Blackpool mission to help critically ill children

BLACKPOOL nurses are on a mission to improve critical care for children.

And because of their determination to provide excellent training to health staff, Blackpool is one of the very few areas that cares for children in adult ITU units.

The Practice Development (PD) Team from Paediatrics and Adult Intensive Care, have devised a training programme for looking after critically ill children to help staff feel more comfortable caring for very young patients in a safe, effective and appropriate way on ITU.

Hospitals like Blackpool, without a paediatric ITU, often look after critically ill children in operating theatres until the North West Transport Service (NWTS) can take them to a dedicated children’s hospital.

Steph Holmes with the baby simulation mannequin used for training

But Paediatric PD sister Stephanie Holmes and ITU PD sister Liz Gooderham, believe that looking after a child on ITU allows a more specialist approach and can be a safer and more comfortable environment for both the child and its family.

“For paediatric nurses looking after a critically ill child, ITU is quite an alien place because it is geared to adult care,” Stephanie explained. “And for the ITU nurses the child is alien because they are used to dealing with adults.”

Blackpool is not a specialist centre for children and normally children who are critically ill go to the local tertiary hospitals such as Alder Hey and Manchester.

Stephanie added: “It is rare that we would be giving
ITU care to a child, but it does happen, so the PD team started to provide training around caring for the critically ill child to make nursing staff feel more comfortable looking after a child on ITU.

“Because ITU nurses normally care for adults they have to cope with major differences of anatomy and physiology as well as the different ways that children respond to illness and treatment. A child can deteriorate very quickly and the equipment needed for a child is different to an adult.”
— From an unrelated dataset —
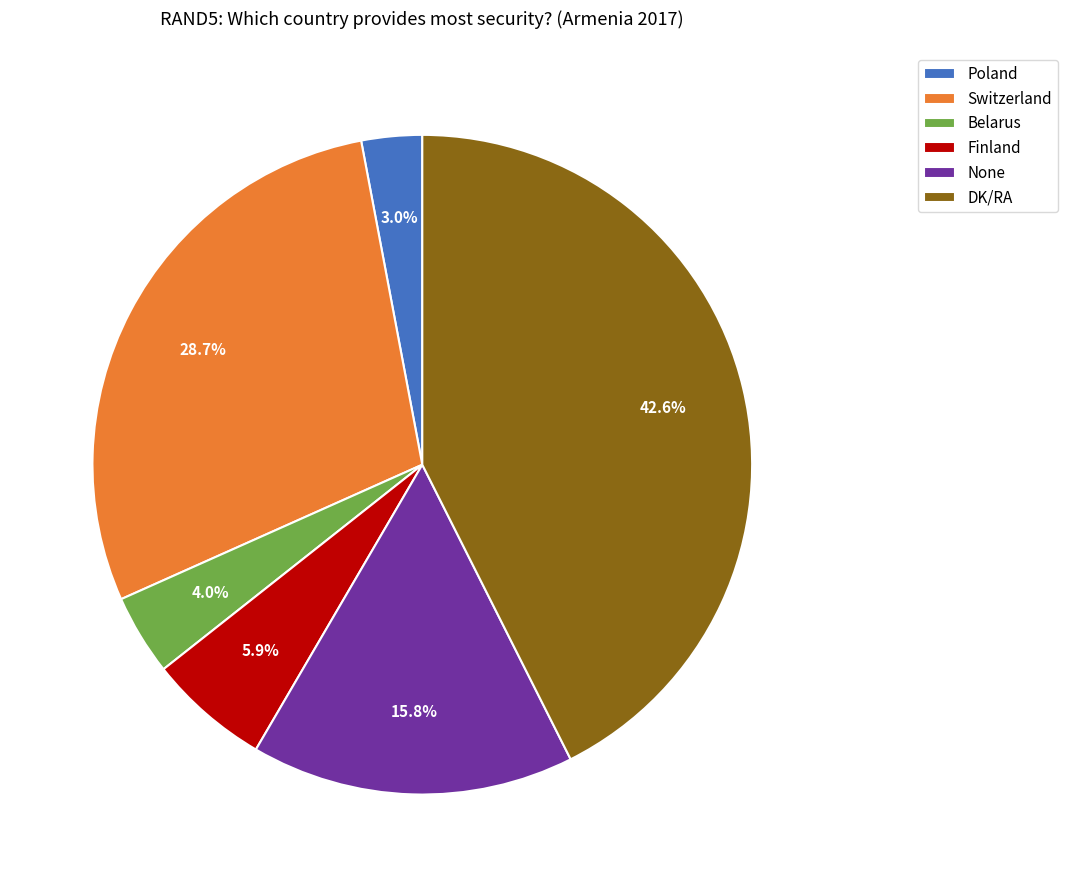

What percentage is the Poland slice, to the nearest percent?

3%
To address child ITU issues, the team have increased the training they provide and use unannounced simulation scenarios, bringing a specialist baby mannequin simulating a critically unwell child arriving in the children’s areas and adult ITU area of the hospital.

Stephanie explained: “The team have to respond immediately and appropriately and we monitor that reaction and the treatment they give. We are then able to debrief the staff and put in additional training where necessary. This is an incredibly safe and effective way of learning for both the paediatric nurses and the ITU staff.”

Their work is now getting wider acclaim and Stephanie and Liz have recently presented their Paediatric ITU project work at a conference organised by NWTS who provide clinical advice on the management of a critically ill child as well as source paediatric ITU beds and provide transport teams when needed.